Laatsch has always viewed Gwozdecky as a coach who’ll do anything for his players. This took it to another level.
“Going through that with him, I got to learn a little more about him away from the ice,” Laatsch said. “In that situation, there are things he needed to know. I needed to open up a little more to him; he needed to open up a little bit more to me.
“Once that was over, I think it went back to a relationship as usual, but for him to do that, for him to open up his door to me when I was at my worst, I’ll remember that and be indebted to him for a long time, for the rest of my life, probably.”
One of the biggest reasons Laatsch didn’t wear a letter on his jersey last season, Gwozdecky said, is that the Pioneers coaches just weren’t sure he’d be able to make it through the entire season.
He missed only three games and was a member of the West Regional all-tournament team. (As an aside, he was in the penalty box for most of the final two minutes of the title game against Maine, when the Black Bears had a 6-on-3 advantage. He got out with nine seconds remaining, just about the time the Pioneers were able to start celebrating.)
But coming back from the injury isn’t the only reason he’s the captain this season. The pride he holds in the program is another. His dedication is another.

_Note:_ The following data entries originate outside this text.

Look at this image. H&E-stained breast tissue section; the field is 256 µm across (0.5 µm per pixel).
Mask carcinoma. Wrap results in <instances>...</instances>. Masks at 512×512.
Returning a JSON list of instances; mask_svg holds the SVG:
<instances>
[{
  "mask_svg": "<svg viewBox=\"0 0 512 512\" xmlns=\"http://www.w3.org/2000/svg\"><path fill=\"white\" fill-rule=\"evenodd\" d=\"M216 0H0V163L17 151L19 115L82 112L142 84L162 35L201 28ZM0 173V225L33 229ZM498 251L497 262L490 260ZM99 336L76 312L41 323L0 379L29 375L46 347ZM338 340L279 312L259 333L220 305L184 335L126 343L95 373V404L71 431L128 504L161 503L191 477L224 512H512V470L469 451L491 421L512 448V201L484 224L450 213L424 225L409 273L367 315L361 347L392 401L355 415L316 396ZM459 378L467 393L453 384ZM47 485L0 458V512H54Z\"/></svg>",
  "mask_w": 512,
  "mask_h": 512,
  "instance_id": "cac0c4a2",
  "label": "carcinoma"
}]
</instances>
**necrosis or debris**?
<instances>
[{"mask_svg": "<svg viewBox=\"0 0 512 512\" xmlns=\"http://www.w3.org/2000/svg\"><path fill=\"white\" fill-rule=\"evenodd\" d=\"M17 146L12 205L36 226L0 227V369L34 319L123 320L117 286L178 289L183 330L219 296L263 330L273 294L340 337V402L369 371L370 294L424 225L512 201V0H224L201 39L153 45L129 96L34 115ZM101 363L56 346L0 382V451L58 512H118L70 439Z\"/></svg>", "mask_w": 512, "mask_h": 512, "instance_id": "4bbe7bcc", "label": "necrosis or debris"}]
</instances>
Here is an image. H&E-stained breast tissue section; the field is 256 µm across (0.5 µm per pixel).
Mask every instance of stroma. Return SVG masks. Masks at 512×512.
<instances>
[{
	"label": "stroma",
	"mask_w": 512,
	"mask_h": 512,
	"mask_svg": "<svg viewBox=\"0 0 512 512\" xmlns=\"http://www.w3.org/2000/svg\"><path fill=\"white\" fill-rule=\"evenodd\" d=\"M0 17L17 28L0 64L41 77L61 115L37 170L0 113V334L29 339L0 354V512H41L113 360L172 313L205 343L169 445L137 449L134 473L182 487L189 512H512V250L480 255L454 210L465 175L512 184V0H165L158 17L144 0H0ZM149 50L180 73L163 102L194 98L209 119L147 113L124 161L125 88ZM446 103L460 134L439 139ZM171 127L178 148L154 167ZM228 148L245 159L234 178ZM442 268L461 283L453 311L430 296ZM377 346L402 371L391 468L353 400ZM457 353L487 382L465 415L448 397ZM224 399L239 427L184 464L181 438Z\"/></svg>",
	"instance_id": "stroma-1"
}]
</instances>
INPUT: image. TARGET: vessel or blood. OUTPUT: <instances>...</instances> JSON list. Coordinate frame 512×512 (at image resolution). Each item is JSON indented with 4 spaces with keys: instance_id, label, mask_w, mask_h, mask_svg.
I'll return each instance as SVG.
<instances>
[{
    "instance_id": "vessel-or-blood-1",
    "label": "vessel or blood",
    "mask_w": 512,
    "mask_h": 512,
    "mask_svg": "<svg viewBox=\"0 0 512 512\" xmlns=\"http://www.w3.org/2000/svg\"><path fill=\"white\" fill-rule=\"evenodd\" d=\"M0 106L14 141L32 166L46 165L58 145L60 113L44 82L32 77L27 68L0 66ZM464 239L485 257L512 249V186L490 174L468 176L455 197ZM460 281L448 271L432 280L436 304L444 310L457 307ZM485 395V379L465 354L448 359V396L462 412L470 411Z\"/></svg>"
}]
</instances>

“He always had those kind of qualities,” Gwozdecky said. “When he was able to get back to playing shape and really force his way into the lineup, I don’t think there was really a whole lot of doubt as to at least who one of our top leaders was going to be.”
There were points along the line where Laatsch was told it probably would be a long time before he would be able to play hockey again. It takes a certain resolve to hear that news yet still battle back.
For Laatsch, it goes back to the way he was raised.
“My parents instilled in me to see things through, never give up on things,” he said.
He also thought back to a friend, former Wisconsin defenseman Dan Boeser, and his battle with follicular B-cell lymphoma before his junior season.
“For most athletes at this high level, it’s just a mind-set,” Laatsch said. “No is not an answer. There’s always another level you can go to in the sport. It’s just that will and that drive. They say that? All right, I’m going to prove them wrong.”
Gwozdecky likes to think back to when Laatsch started with the Pioneers, and how things have evolved.
“Four years later, he’s gone through all those challenges with his health issues,” Gwozdecky said. “He’s our captain, he’s strong, he’s powerful, he plays the position extremely well. Intelligent. He wears the jersey with great pride. Those are the kind of success stories that I love people to be able to read about, whether it’s our team or whoever. That’s what it’s all about, especially in college athletics.”